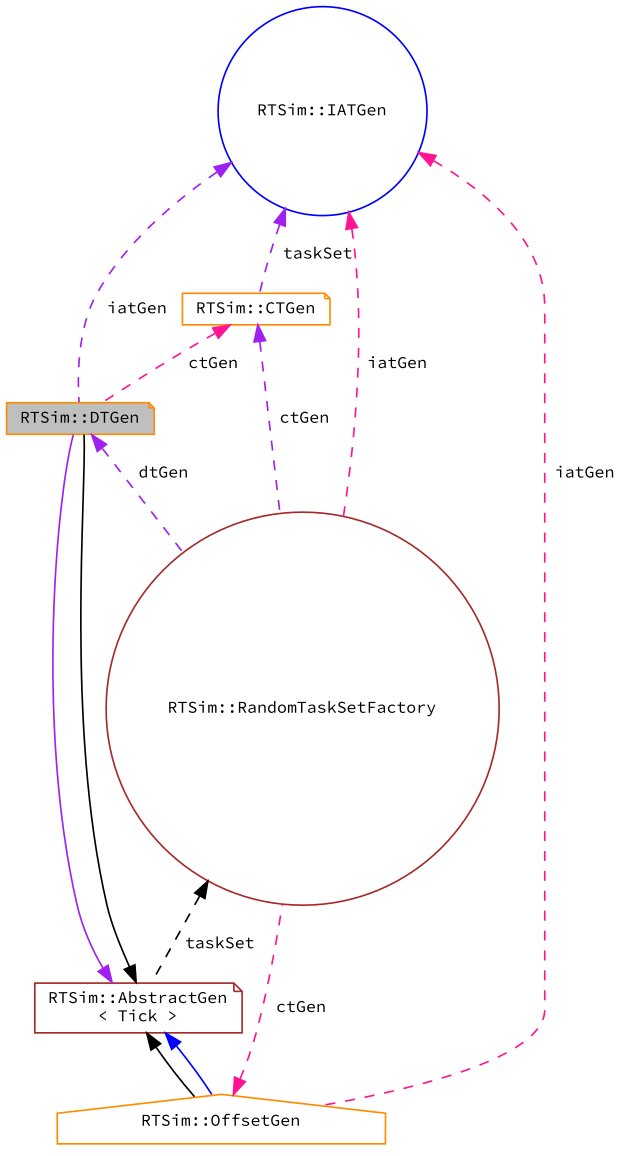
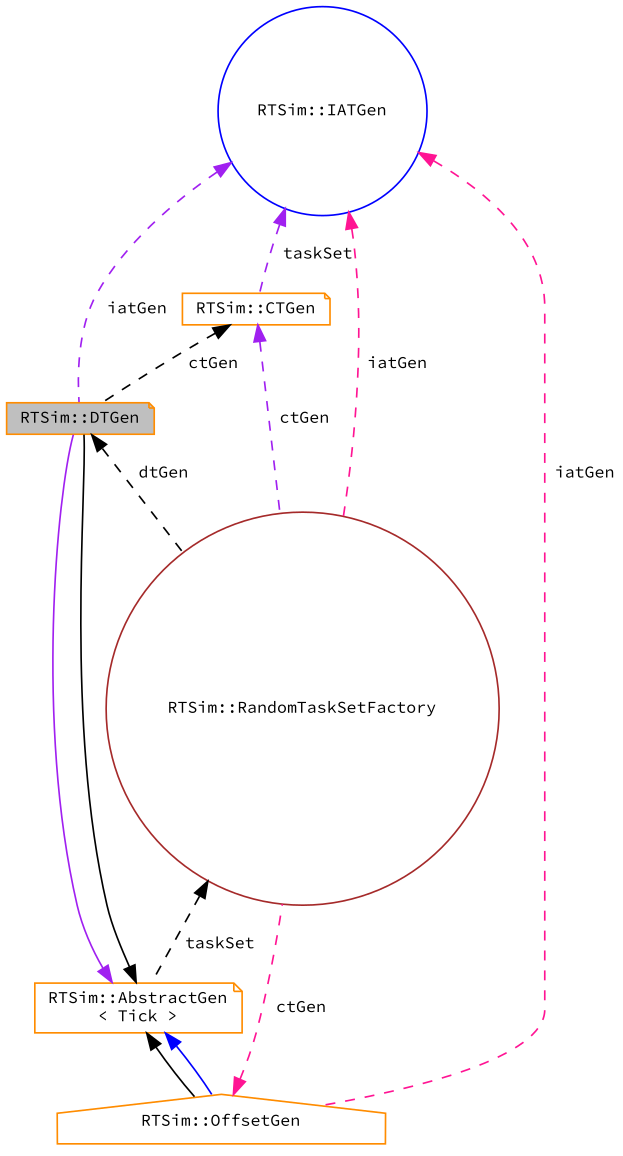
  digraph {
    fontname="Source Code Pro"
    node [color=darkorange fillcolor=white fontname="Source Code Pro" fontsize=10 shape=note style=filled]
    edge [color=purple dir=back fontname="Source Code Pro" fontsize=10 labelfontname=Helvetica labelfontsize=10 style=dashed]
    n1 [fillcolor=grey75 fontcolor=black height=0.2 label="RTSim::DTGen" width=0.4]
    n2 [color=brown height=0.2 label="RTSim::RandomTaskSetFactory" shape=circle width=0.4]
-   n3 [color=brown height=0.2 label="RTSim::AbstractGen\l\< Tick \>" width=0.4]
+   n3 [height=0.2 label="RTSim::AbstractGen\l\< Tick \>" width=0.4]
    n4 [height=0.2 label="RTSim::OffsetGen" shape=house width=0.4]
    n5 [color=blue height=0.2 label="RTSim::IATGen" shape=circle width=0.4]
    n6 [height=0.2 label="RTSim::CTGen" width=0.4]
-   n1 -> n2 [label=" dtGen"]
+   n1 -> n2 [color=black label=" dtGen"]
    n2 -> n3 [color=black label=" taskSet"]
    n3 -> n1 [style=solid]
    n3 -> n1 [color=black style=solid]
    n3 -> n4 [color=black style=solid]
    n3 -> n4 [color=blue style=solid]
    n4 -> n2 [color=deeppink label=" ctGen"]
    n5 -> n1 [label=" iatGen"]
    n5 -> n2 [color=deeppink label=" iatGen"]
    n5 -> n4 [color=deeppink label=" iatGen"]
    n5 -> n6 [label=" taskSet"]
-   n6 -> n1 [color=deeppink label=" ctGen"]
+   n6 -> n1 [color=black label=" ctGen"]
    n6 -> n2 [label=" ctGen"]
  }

□ □ □ □ □

Exercise objective.
Pick out every line in the records above that contains the string "height", treating uppercase and lowercase as different. Copy each of those lines in full.

Task solution.
    n1 [fillcolor=grey75 fontcolor=black height=0.2 label="RTSim::DTGen" width=0.4]
    n2 [color=brown height=0.2 label="RTSim::RandomTaskSetFactory" shape=circle width=0.4]
-   n3 [color=brown height=0.2 label="RTSim::AbstractGen\l\< Tick \>" width=0.4]
+   n3 [height=0.2 label="RTSim::AbstractGen\l\< Tick \>" width=0.4]
    n4 [height=0.2 label="RTSim::OffsetGen" shape=house width=0.4]
    n5 [color=blue height=0.2 label="RTSim::IATGen" shape=circle width=0.4]
    n6 [height=0.2 label="RTSim::CTGen" width=0.4]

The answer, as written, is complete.